What’s in a name? A lot, if it’s Thomas Cook.

Thomas Cook Collapse Hits Shares of Indian Company It Once Owned
Travelers pass a sign near the Thomas Cook check-in desk at Glasgow Airport in Glasgow, Scotland (Photographer: Mike Wilkinson/Bloomberg)  

(Bloomberg) -- What’s in a name?

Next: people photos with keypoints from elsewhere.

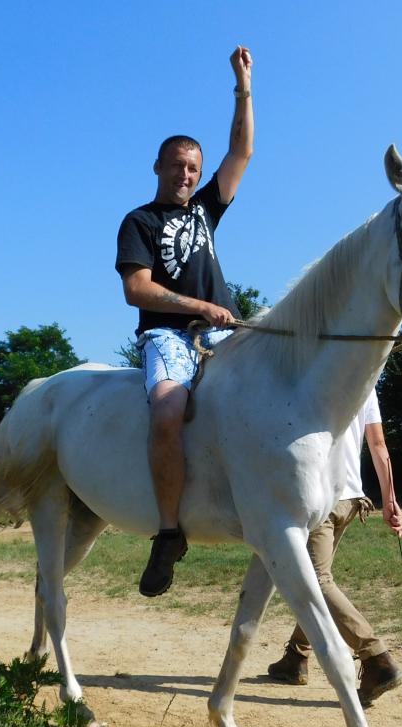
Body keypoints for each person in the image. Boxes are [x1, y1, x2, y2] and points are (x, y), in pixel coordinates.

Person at [115, 45, 254, 598]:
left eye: (193, 167)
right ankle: (168, 532)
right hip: (168, 334)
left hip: (224, 330)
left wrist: (243, 86)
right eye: (177, 165)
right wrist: (198, 307)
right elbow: (136, 289)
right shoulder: (139, 221)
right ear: (158, 167)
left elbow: (241, 150)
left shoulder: (206, 208)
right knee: (169, 410)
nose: (186, 174)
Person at [266, 387, 402, 708]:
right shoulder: (367, 383)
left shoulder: (311, 375)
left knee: (315, 581)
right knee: (318, 578)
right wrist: (390, 500)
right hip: (352, 499)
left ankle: (376, 658)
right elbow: (379, 445)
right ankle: (296, 657)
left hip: (320, 498)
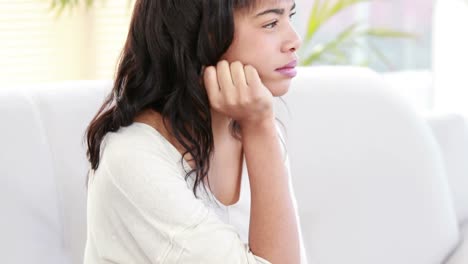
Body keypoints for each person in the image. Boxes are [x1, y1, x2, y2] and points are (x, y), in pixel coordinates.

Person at [84, 0, 305, 263]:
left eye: (290, 17)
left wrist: (260, 128)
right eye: (270, 23)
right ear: (203, 35)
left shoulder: (258, 129)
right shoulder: (133, 159)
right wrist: (260, 128)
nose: (294, 40)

A lot, if it’s Thomas Cook.

When London-based Thomas Cook Group Plc collapsed under a pile of debt on Monday, investors beat down the shares of an unrelated company thousands of miles away in India, ignoring multiple clarifications that it isn’t in any way related to the U.K. firm.

Thomas Cook India Ltd. resorted to a communication blitz -- exchange filings, statements to the media and advertisements in local newspapers -- in the past few days to clarify that the collapsed U.K. firm exited the Indian company seven years ago.

Thomas Cook Collapse Hits Shares of Indian Company It Once Owned

Even so, the stock was trading down 3.7% as of 1:57 p.m. in Mumbai on Monday, set for the biggest drop in a month and compared with a 3.2% gain in the main index. The U.K. firm’s shares slumped 23% on Friday, before it filed for insolvency.

The relatively limited decline in Thomas Cook India reflects “how the company did a good job in communicating to the market that it is no more associated with an eponymous U.K. firm that has collapsed now,” said Ashish Shah, head of equity at A C Choksi Share Brokers Pvt. in Mumbai.

Thomas Cook Group sold its entire stake in Thomas Cook India to Fairfax Financial Holdings Ltd. in 2012, according to data compiled by Bloomberg News.